(Page images and extracted text)
Start of Block

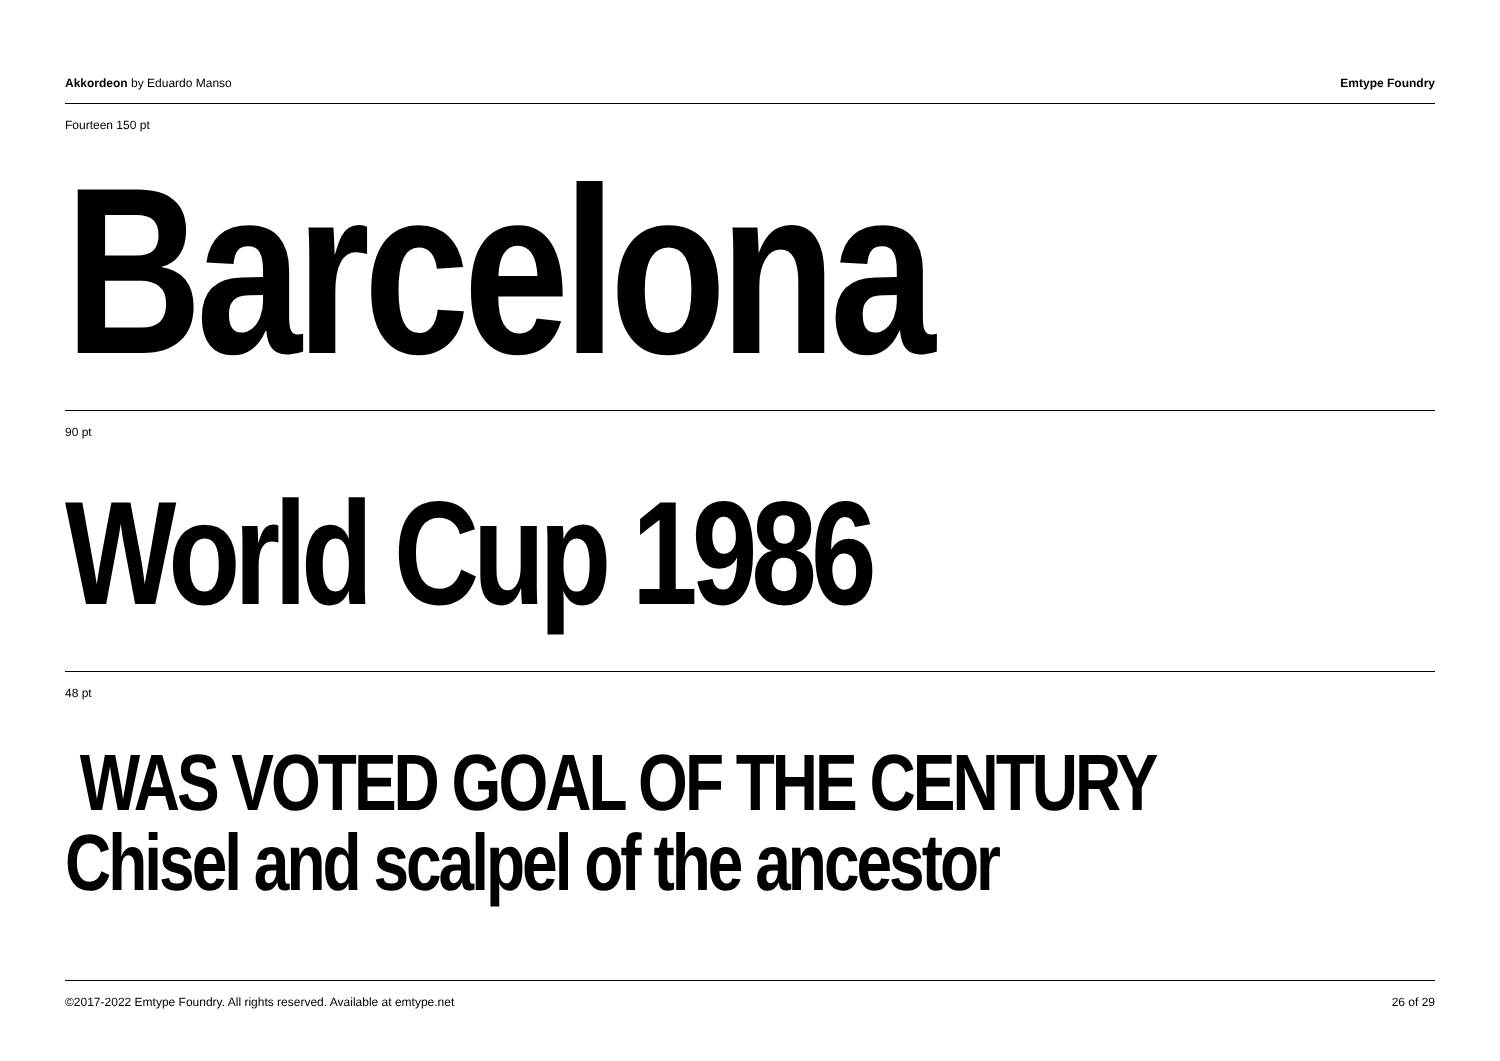Akkordeon by Eduardo Manso Emtype Foundry
Fourteen 150 pt
Barcelona
90 pt
World Cup 1986
48 pt
WAS VOTED GOAL OF THE CENTURY
Chisel and scalpel of the ancestor
©2017-2022 Emtype Foundry. All rights reserved. Available at emtype.net 26 of 29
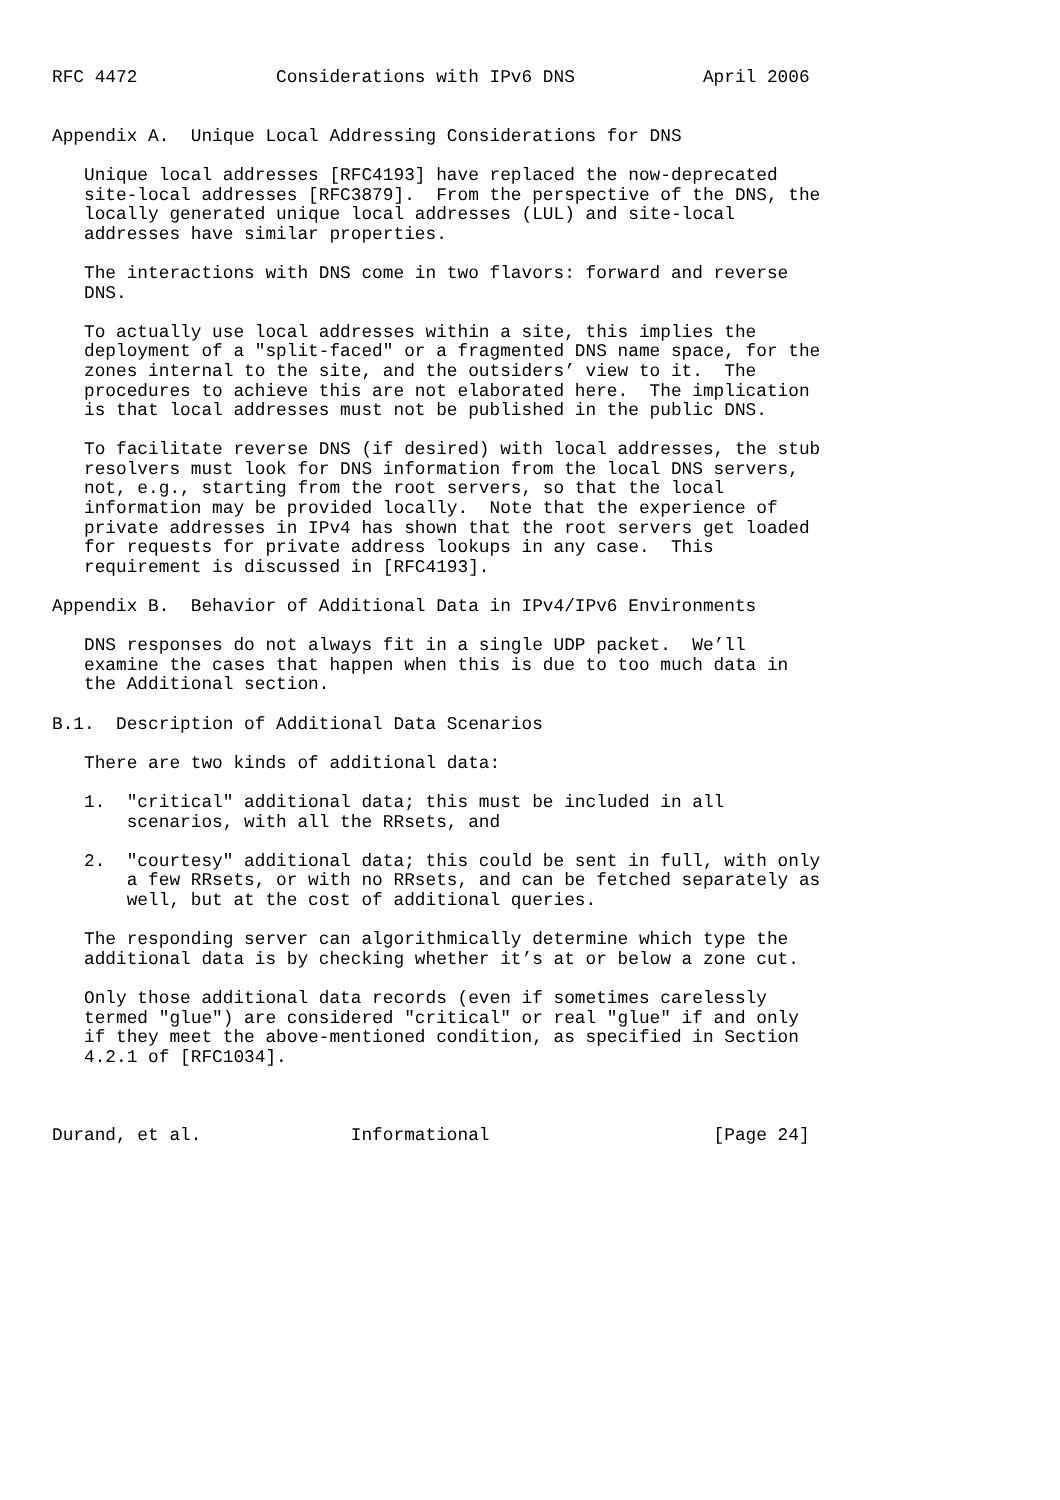RFC 4472             Considerations with IPv6 DNS            April 2006


Appendix A.  Unique Local Addressing Considerations for DNS

   Unique local addresses [RFC4193] have replaced the now-deprecated
   site-local addresses [RFC3879].  From the perspective of the DNS, the
   locally generated unique local addresses (LUL) and site-local
   addresses have similar properties.

   The interactions with DNS come in two flavors: forward and reverse
   DNS.

   To actually use local addresses within a site, this implies the
   deployment of a "split-faced" or a fragmented DNS name space, for the
   zones internal to the site, and the outsiders’ view to it.  The
   procedures to achieve this are not elaborated here.  The implication
   is that local addresses must not be published in the public DNS.

   To facilitate reverse DNS (if desired) with local addresses, the stub
   resolvers must look for DNS information from the local DNS servers,
   not, e.g., starting from the root servers, so that the local
   information may be provided locally.  Note that the experience of
   private addresses in IPv4 has shown that the root servers get loaded
   for requests for private address lookups in any case.  This
   requirement is discussed in [RFC4193].

Appendix B.  Behavior of Additional Data in IPv4/IPv6 Environments

   DNS responses do not always fit in a single UDP packet.  We’ll
   examine the cases that happen when this is due to too much data in
   the Additional section.

B.1.  Description of Additional Data Scenarios

   There are two kinds of additional data:

   1.  "critical" additional data; this must be included in all
       scenarios, with all the RRsets, and

   2.  "courtesy" additional data; this could be sent in full, with only
       a few RRsets, or with no RRsets, and can be fetched separately as
       well, but at the cost of additional queries.

   The responding server can algorithmically determine which type the
   additional data is by checking whether it’s at or below a zone cut.

   Only those additional data records (even if sometimes carelessly
   termed "glue") are considered "critical" or real "glue" if and only
   if they meet the above-mentioned condition, as specified in Section
   4.2.1 of [RFC1034].



Durand, et al.              Informational                     [Page 24]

End of Block

--- Task details ---
Write out again only the lines from the one with "for requests for" through the last line of the records above. Keep every word as it stands.

--- Exercise answer ---
   for requests for private address lookups in any case.  This
   requirement is discussed in [RFC4193].

Appendix B.  Behavior of Additional Data in IPv4/IPv6 Environments

   DNS responses do not always fit in a single UDP packet.  We’ll
   examine the cases that happen when this is due to too much data in
   the Additional section.

B.1.  Description of Additional Data Scenarios

   There are two kinds of additional data:

   1.  "critical" additional data; this must be included in all
       scenarios, with all the RRsets, and

   2.  "courtesy" additional data; this could be sent in full, with only
       a few RRsets, or with no RRsets, and can be fetched separately as
       well, but at the cost of additional queries.

   The responding server can algorithmically determine which type the
   additional data is by checking whether it’s at or below a zone cut.

   Only those additional data records (even if sometimes carelessly
   termed "glue") are considered "critical" or real "glue" if and only
   if they meet the above-mentioned condition, as specified in Section
   4.2.1 of [RFC1034].



Durand, et al.              Informational                     [Page 24]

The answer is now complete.